On m’avait parlé de Leprous, mais jamais je ne m’y étais penché vraiment. J’avais rapidement écouté : Mouais. A part The Cloak, rien de folichon, le tout est très homogène, très long, bof bof.
Mais en écoutant Ihsahn, je me suis dit, tiens, je comprends pas, j’ai dû rater quelque chose.
Je m’y suis donc remis, et bizarrement ça m’alerte. Mais c’est génial ça !
C’est un album magique, et rarement j’ai été autant séduit. Le tout est cohérent, la dynamique entre et dans les morceaux est très bien gérée, les compositions sont très sobre, peu d’artifices genre solis ou double pédale.
La voix est toujours plus présente, en instrument à part entière (ces mélodies sur les ponts de The Valley ou Echo, sublimes). Einar (le chanteur principal) a encore progressé en technique, et sa voix fait le reste. Sur The Cloak par exemple, il atteint des notes extrêmes (pour un homme), et on sent une petite difficulté (sur le « Cry ») qui donne toute son ampleur à la chanson, un côté humain en sorte.
Il hurle moins, même si les passages hurlés (Coal et Chronic principalement, Contaminate Me aussi, mais j’en parle pas encore) font toujours leur effet et élargissent encore la palette vocale. Les chœurs sont nombreux aussi (Echo, ou le fade out dans toute sa splendeur), et apportent le plus, la grandeur à certaines chansons (la fin de Foe, géniale).
Les instrumentistes sont aussi au top, et se fondent en un groupe vraiment soudé, aucun instrument ne prend le dessus, mais tous se marient magistralement. On notera la présence de guitares 8 cordes (qu’ils avaient commencé à utiliser sur « Bilateral » je crois), notamment sur Chronic et son break, lourd, et tellement groovy en même temps. La basse n’est jamais en retrait (le break de Echo, avec cette tourne lancinante) et la batterie est tout simplement énorme, jamais dans la démonstration technique gratuite, et avec des parties affolantes (le break de Contaminate Me, en roue libre totale).
On a quand même droit à des morceaux de bravoure, comme The Valley et sa syncope désincarnée, qui amène le morceau sur sa délivrance presque pop.
Ihsahn est bien sûr de la partie avec des chœurs sur Chronic, où sa présence est presque anodine, contrairement à Contaminate Me, où il hurle en réponse à la voix claire d’Einar.
Ce morceau justement, le plus violent de l’album, le plus déconstruit aussi, est l’un des meilleurs morceaux de fin que j’ai pu entendre.
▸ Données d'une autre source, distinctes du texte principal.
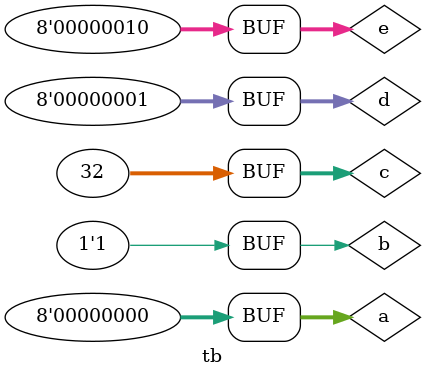
<source format=sv>
module tb;

   // Comment #1:
   //    primitive data types usage
   logic [7:0] a;
   bit         b;
   int         c;

   // Comment #2:
   //    typedef is used to give a user-defined name
   //    to existing 'logic' data type
   typedef logic [7:0] vec8_t;

   // Comment #3:
   //    The named data type can be used now to declare other variables
   vec8_t d, e;

   initial begin
      a= 8'd0;
      b= 1'b1;
      c= 32;
      d= 8'd1;
      e= 8'd2;
   end

endmodule

</source>
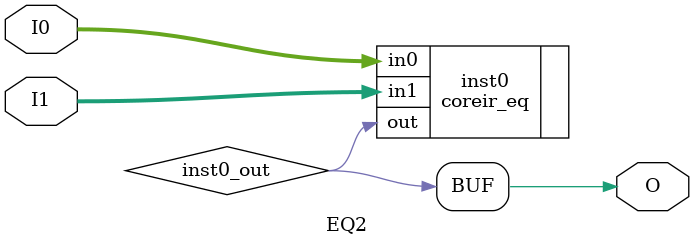
<source format=v>
module EQ2 (input [1:0] I0, input [1:0] I1, output  O);
wire  inst0_out;
coreir_eq inst0 (.in0(I0), .in1(I1), .out(inst0_out));
assign O = inst0_out;
endmodule


</source>
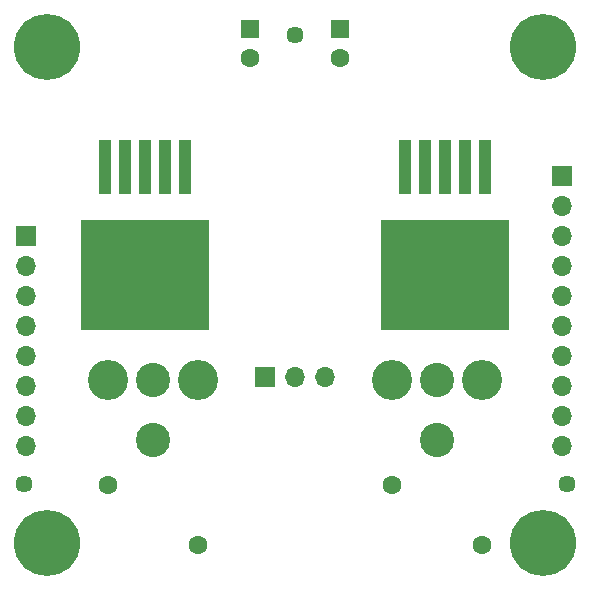
<source format=gbr>
%TF.GenerationSoftware,KiCad,Pcbnew,(5.1.9-0-10_14)*%
%TF.CreationDate,2021-03-07T16:31:49+01:00*%
%TF.ProjectId,W-Output HP,572d4f75-7470-4757-9420-48502e6b6963,1*%
%TF.SameCoordinates,Original*%
%TF.FileFunction,Soldermask,Bot*%
%TF.FilePolarity,Negative*%
%FSLAX46Y46*%
G04 Gerber Fmt 4.6, Leading zero omitted, Abs format (unit mm)*
G04 Created by KiCad (PCBNEW (5.1.9-0-10_14)) date 2021-03-07 16:31:49*
%MOMM*%
%LPD*%
G01*
G04 APERTURE LIST*
%ADD10C,1.448000*%
%ADD11C,2.900000*%
%ADD12C,1.600000*%
%ADD13C,3.400000*%
%ADD14O,1.700000X1.700000*%
%ADD15R,1.700000X1.700000*%
%ADD16R,1.600000X1.600000*%
%ADD17R,10.800000X9.400000*%
%ADD18R,1.100000X4.600000*%
%ADD19C,5.600000*%
G04 APERTURE END LIST*
D10*
%TO.C,REF\u002A\u002A*%
X150000000Y-78000000D03*
%TD*%
%TO.C,REF\u002A\u002A*%
X173000000Y-116000000D03*
%TD*%
%TO.C,REF\u002A\u002A*%
X127000000Y-116000000D03*
%TD*%
D11*
%TO.C,J5*%
X162000000Y-112300000D03*
D12*
X158190000Y-116110000D03*
X165810000Y-121190000D03*
D11*
X162000000Y-107220000D03*
D13*
X158190000Y-107220000D03*
X165810000Y-107220000D03*
%TD*%
D14*
%TO.C,J3*%
X152540000Y-106985000D03*
X150000000Y-106985000D03*
D15*
X147460000Y-106985000D03*
%TD*%
D12*
%TO.C,C21*%
X153810000Y-79957500D03*
D16*
X153810000Y-77457500D03*
%TD*%
D12*
%TO.C,C8*%
X146190000Y-79957500D03*
D16*
X146190000Y-77457500D03*
%TD*%
D14*
%TO.C,J2*%
X127200000Y-112780000D03*
X127200000Y-110240000D03*
X127200000Y-107700000D03*
X127200000Y-105160000D03*
X127200000Y-102620000D03*
X127200000Y-100080000D03*
X127200000Y-97540000D03*
D15*
X127200000Y-95000000D03*
%TD*%
D14*
%TO.C,J1*%
X172560000Y-112780000D03*
X172560000Y-110240000D03*
X172560000Y-107700000D03*
X172560000Y-105160000D03*
X172560000Y-102620000D03*
X172560000Y-100080000D03*
X172560000Y-97540000D03*
X172560000Y-95000000D03*
X172560000Y-92460000D03*
D15*
X172560000Y-89920000D03*
%TD*%
D11*
%TO.C,J4*%
X138000000Y-112300000D03*
D12*
X134190000Y-116110000D03*
X141810000Y-121190000D03*
D11*
X138000000Y-107220000D03*
D13*
X134190000Y-107220000D03*
X141810000Y-107220000D03*
%TD*%
D17*
%TO.C,U5*%
X162700000Y-98295000D03*
D18*
X166100000Y-89145000D03*
X164400000Y-89145000D03*
X162700000Y-89145000D03*
X161000000Y-89145000D03*
X159300000Y-89145000D03*
%TD*%
D17*
%TO.C,U4*%
X137300000Y-98295000D03*
D18*
X140700000Y-89145000D03*
X139000000Y-89145000D03*
X137300000Y-89145000D03*
X135600000Y-89145000D03*
X133900000Y-89145000D03*
%TD*%
D19*
%TO.C,H4*%
X171000000Y-121000000D03*
%TD*%
%TO.C,H3*%
X129000000Y-121000000D03*
%TD*%
%TO.C,H2*%
X171000000Y-79000000D03*
%TD*%
%TO.C,H1*%
X129000000Y-79000000D03*
%TD*%
M02*

</source>
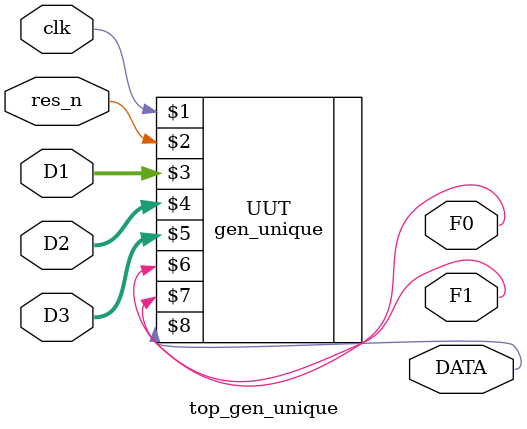
<source format=sv>
module top_gen_unique (clk, res_n, D1, D2, D3, F0, F1, DATA);
									
input logic 		 clk, res_n;
input logic [15:0] D1, D2, D3;
output logic			  F0, F1, DATA;

gen_unique UUT (clk, res_n, D1, D2, D3, F0, F1, DATA);

endmodule
</source>
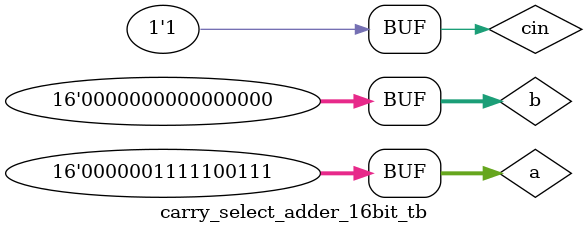
<source format=v>
module carry_select_adder_16bit_tb;
reg [15:0] a,b;
reg cin;
wire [15:0] sum;
wire cout;

  carry_select_adder_16bit uut(.a(a), .b(b),.cin(cin),.sum(sum),.cout(cout));

initial begin
  a=0; b=0; cin=0;
  #10 a=16'd0; b=16'd0; cin=1'd1;
  #10 a=16'd14; b=16'd1; cin=1'd1;
  #10 a=16'd5; b=16'd0; cin=1'd0;
  #10 a=16'd999; b=16'd0; cin=1'd1;
end

initial
  $monitor( "A=%d, B=%d, Cin= %d, Sum=%d, Cout=%d", a,b,cin,sum,cout);
endmodule

</source>
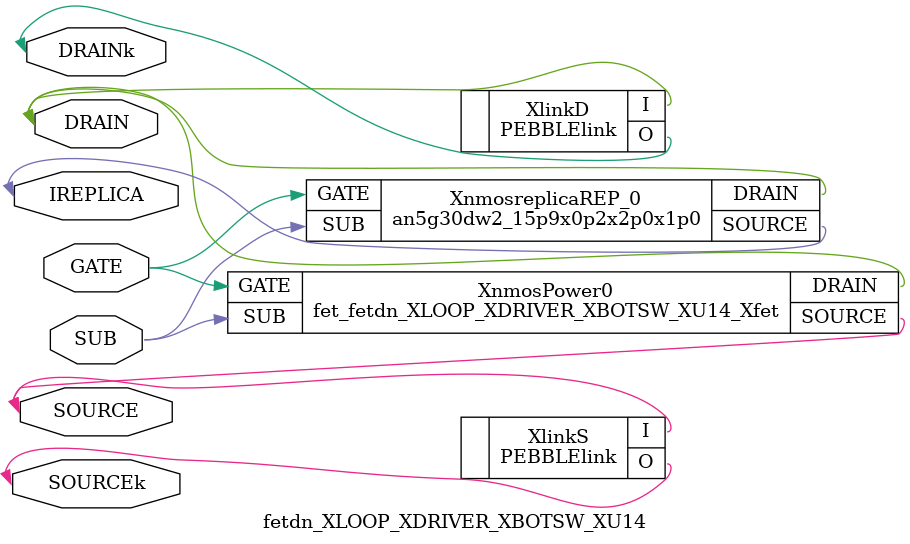
<source format=v>


module fet_fetdn_XLOOP_XDRIVER_XBOTSW_XU14_Xfet (GATE,SOURCE,DRAIN,SUB);
input GATE;
inout SOURCE;
inout DRAIN;
input SUB;
endmodule


//Celera Confidential Do Not Copy NMOS_REPLICA
module an5g30dw2_15p9x0p2x2p0x1p0 (DRAIN,GATE,SOURCE,SUB);
input GATE;
input SUB;
inout SOURCE;
inout DRAIN;
endmodule

//Celera Confidential Do Not Copy PEBBLElink
//Verilog HDL for "PEBBLES", "PEBBLElink" "functional"


module PEBBLElink ( I, O );

  inout I;
  inout O;
endmodule

//Celera Confidential Do Not Copy fetdn_XLOOP_XDRIVER_XBOTSW_XU14
//Celera Confidential Symbol Generator
//power NMOS:Ron:0.200 Ohm
//Vgs 6V Vds 30V
//Kelvin:yes

module fetdn_XLOOP_XDRIVER_XBOTSW_XU14 (GATE,SOURCE,DRAIN,SOURCEk,DRAINk,IREPLICA,SUB);
input GATE;
inout SOURCE;
inout DRAIN;
inout DRAINk;
inout SOURCEk;
input SUB;
inout IREPLICA;

//Celera Confidential Do Not Copy fet_fetdn_XLOOP_XDRIVER_XBOTSW_XU14_Xfet
fet_fetdn_XLOOP_XDRIVER_XBOTSW_XU14_Xfet XnmosPower0(
.DRAIN (DRAIN),
.GATE (GATE),
.SOURCE (SOURCE),
.SUB (SUB)
);
//,diesize,fet_fetdn_XLOOP_XDRIVER_XBOTSW_XU14_Xfet

//Celera Confidential Do Not Copy an5g30dw2_15p9x0p2x2p0x1p0
an5g30dw2_15p9x0p2x2p0x1p0 XnmosreplicaREP_0(
.DRAIN (DRAIN),
.GATE (GATE),
.SOURCE (IREPLICA),
.SUB (SUB)
);
//,diesize,an5g30dw2_15p9x0p2x2p0x1p0

//Celera Confidential Do Not Copy PEBBLElink
PEBBLElink XlinkD(
.I (DRAIN),
.O (DRAINk)
);
//,diesize,PEBBLElink

//Celera Confidential Do Not Copy PEBBLElink
PEBBLElink XlinkS(
.I (SOURCE),
.O (SOURCEk)
);
//,diesize,PEBBLElink

//Celera Confidential Do Not Copy Module End
//Celera Schematic Generator
endmodule

</source>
Ihsahn y hurle ses vers, dans son cri si caractéristique, quasiment à l’agonie en fin de chanson, où un violon d’une tristesse absolue vient se greffer sur les derniers hurlements du norvégien. Le chaos, l’apocalypse, voilà ce qui me vient à l’esprit en pensant à cette fin.
Ce morceau est gigantesque, et clôt un album qui l’est tout autant.
On pourra regretter certaines structures de morceaux trop semblables (The Valley/Echo et The Cloak/Salt), mais là c’est vraiment pour donner un point négatif, puisque il en faut un, la perfection restant inaccessible.
Leprous n’a jamais autant mérité son étiquette progressive ou expérimentale, tant cet album est à l’opposé du metal classique. Mélodique, sobre, mais aussi très sombre, presque froid, Coal est pour moi le meilleur album de Leprous, celui qui leur permet de définitivement se détacher, de s’envoler vers un style dont ils définissent les contours à chaque nouvel album.